The first part of our Curriculum Series answers the most commonly asked questions about the English National Curriculum. As a widely recognised curricula offered in international schools worldwide, find out whether or not the English National Curriculum is right for your child.
The English National Curriculum (ENC) is used by all schools in England and by thousands of British curriculum schools all over the world. It is estimated that over 30,000 schools in total follow the English National Curriculum.
The ENC was first launched in 1988 and has been developing consistently since then. It is a very well-established and recognised curriculum and often characterised by the terms broad and balanced because it covers a full breadth of subjects up to the age of 14. The curriculum focuses on delivering high academic standards whilst ensuring that students also develop wider life skills.
One of the strengths of the ENC is that it is highly structured, from early years to age 14, with progress measures throughout to inform parents and teachers. Students’ progress is benchmarked against the expectations from the curriculum, and against all the other schools. After the age of 14, students enter two years of preparation for the (International) General Certificate of Secondary Education (IGCSE) examination, taken at age 16. This is one of the only curricula which has internationally- recognised qualifications in every single subject at this age.
Because students become accustomed to examinations at this stage, they are very well-prepared for study beyond the age of 16, as they enter the International Baccalaureate (IB) Diploma Programme – now followed by the majority of international schools worldwide – or A-levels. IGCSE is therefore widely accepted as an excellent foundation for this next stage.

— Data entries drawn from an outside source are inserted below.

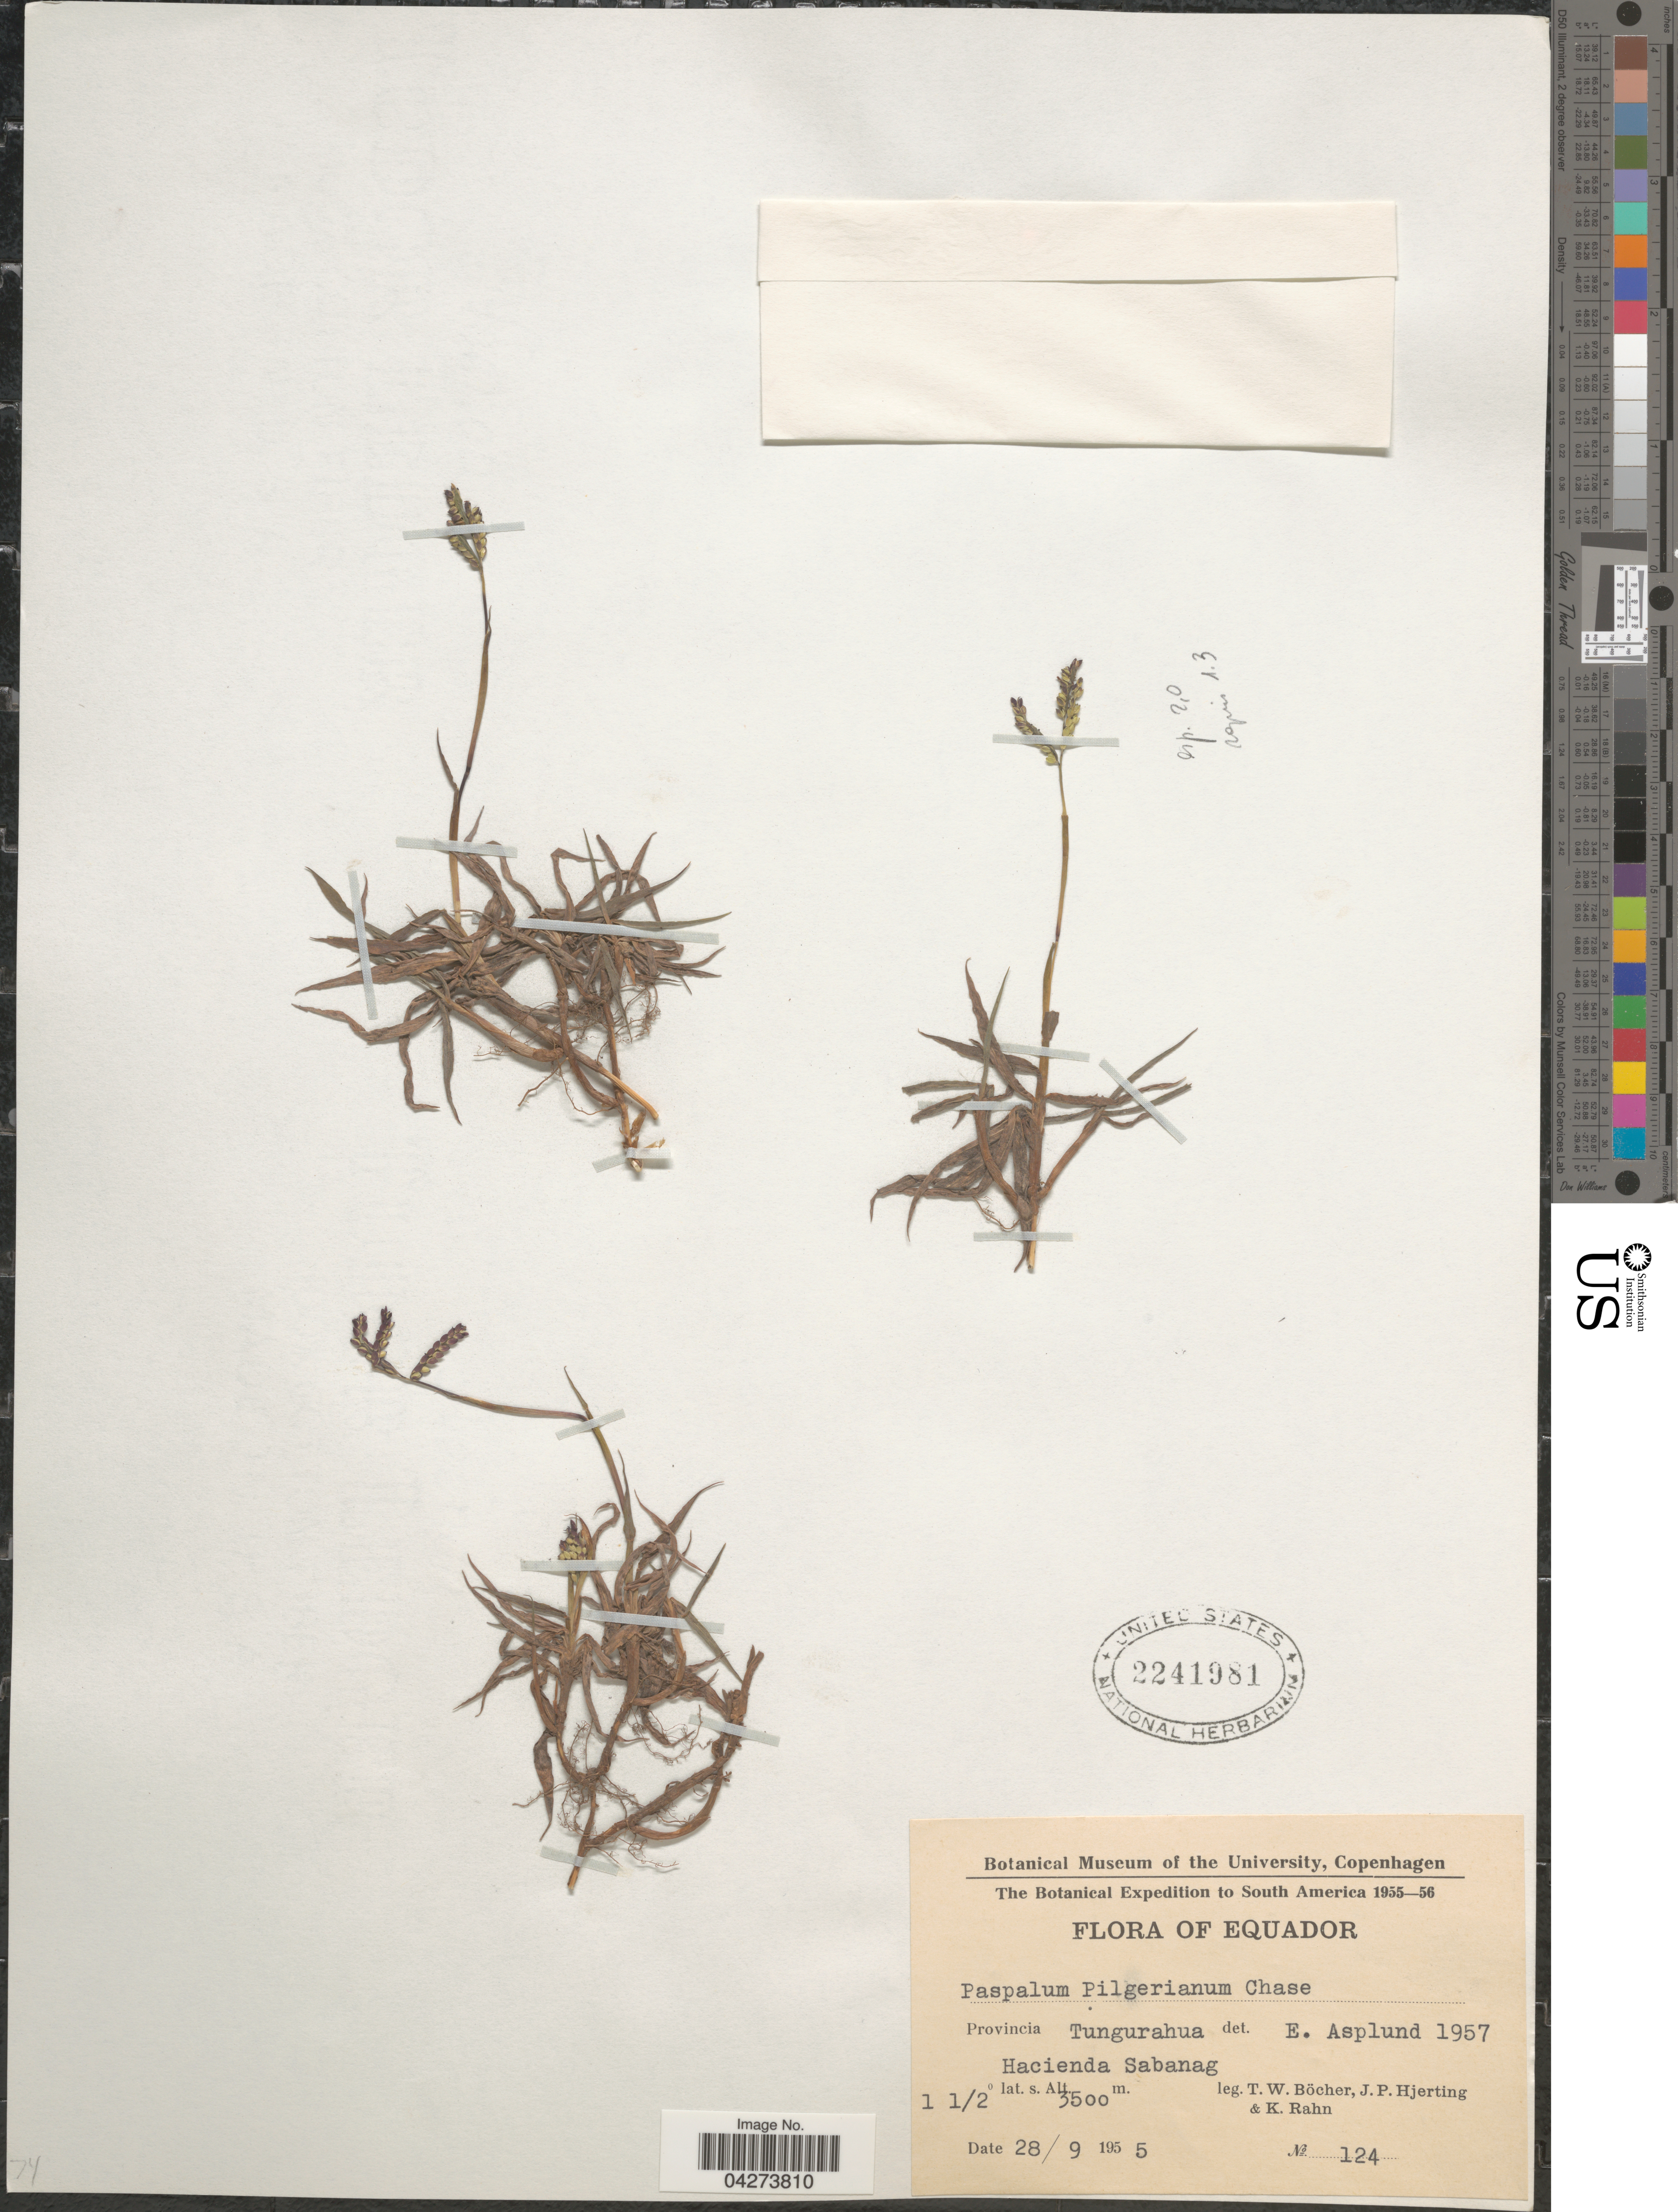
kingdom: Plantae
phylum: Tracheophyta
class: Liliopsida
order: Poales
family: Poaceae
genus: Paspalum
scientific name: Paspalum pilgerianum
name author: Chase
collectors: T. Böcher, J. P. Hjerting & K. Rahn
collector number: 124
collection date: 1955-09-28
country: Ecuador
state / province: Tungurahua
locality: The Botanical Expedition to South America 1955-56. Provincia Tungurahua. Hacienda Sabanag.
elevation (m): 3500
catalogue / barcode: US 2241981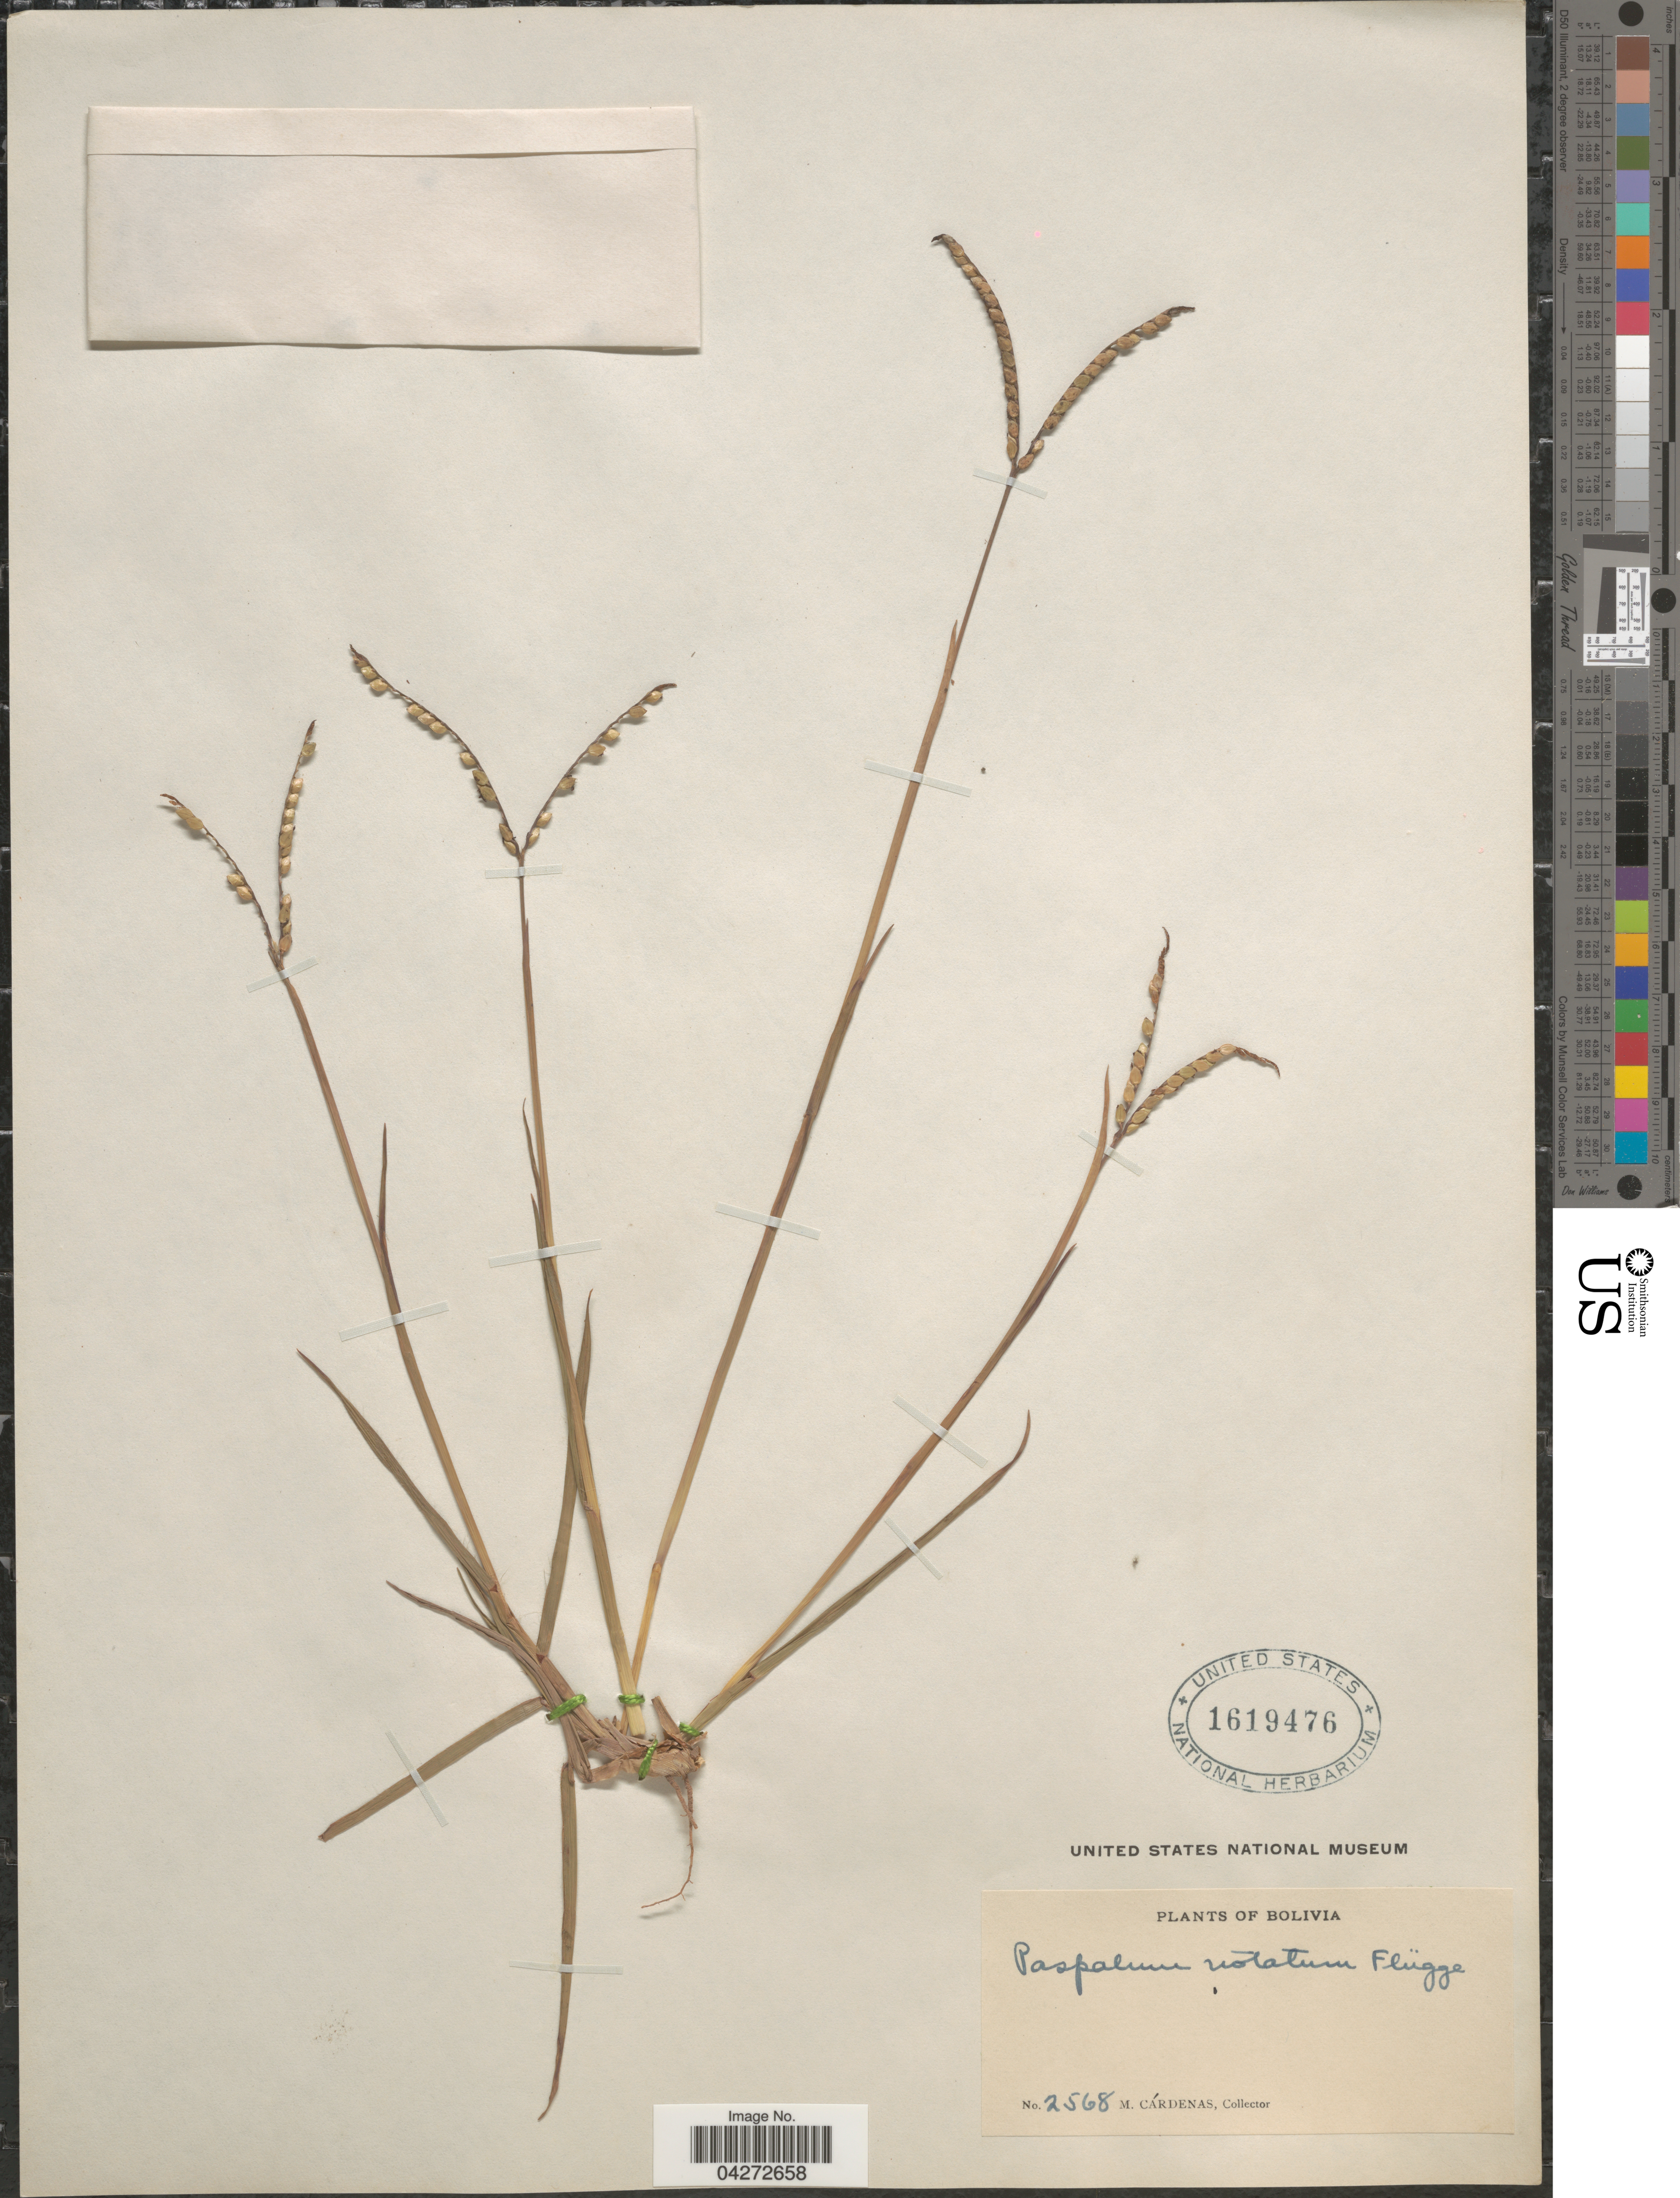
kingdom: Plantae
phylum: Tracheophyta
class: Liliopsida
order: Poales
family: Poaceae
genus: Paspalum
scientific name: Paspalum notatum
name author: Flüggé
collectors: M. Cárdenas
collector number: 2568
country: Bolivia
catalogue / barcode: US 1619476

The ENC is also adaptable to an international school setting. For example, our international schools offer the Juilliard performing arts curriculum and a new STEAM programme, in collaboration with the Massachusetts Institute of Technology, whilst still delivering the full requirements of the ENC in these subjects.
Universities and employers across the world recognise the British education system and hold it in high regard. The ongoing development of the curriculum to encompass skills that employers are seeking, such as leadership, teamwork, problem-solving, global awareness, digital literacy, breadth of thinking and creativity give the ENC high standing.
The ENC also places a premium on personal, social, health, and economic education. The framework of academic excellence, respect and good manners, all hallmarks of the ENC, ensures that personal development is also at the heart of education.
The English National Curriculum and British curriculum is found in schools around the world in very significant numbers. Indeed, there are very few major cities with international schools where a British curriculum model cannot be found. It is well worth looking into school websites to check this out because the school name may not readily provide a clue. The ‘British School of….’ is clearly an indicator but other school groups, and indeed individual schools, may well choose the curriculum because of the opportunities it offers to students.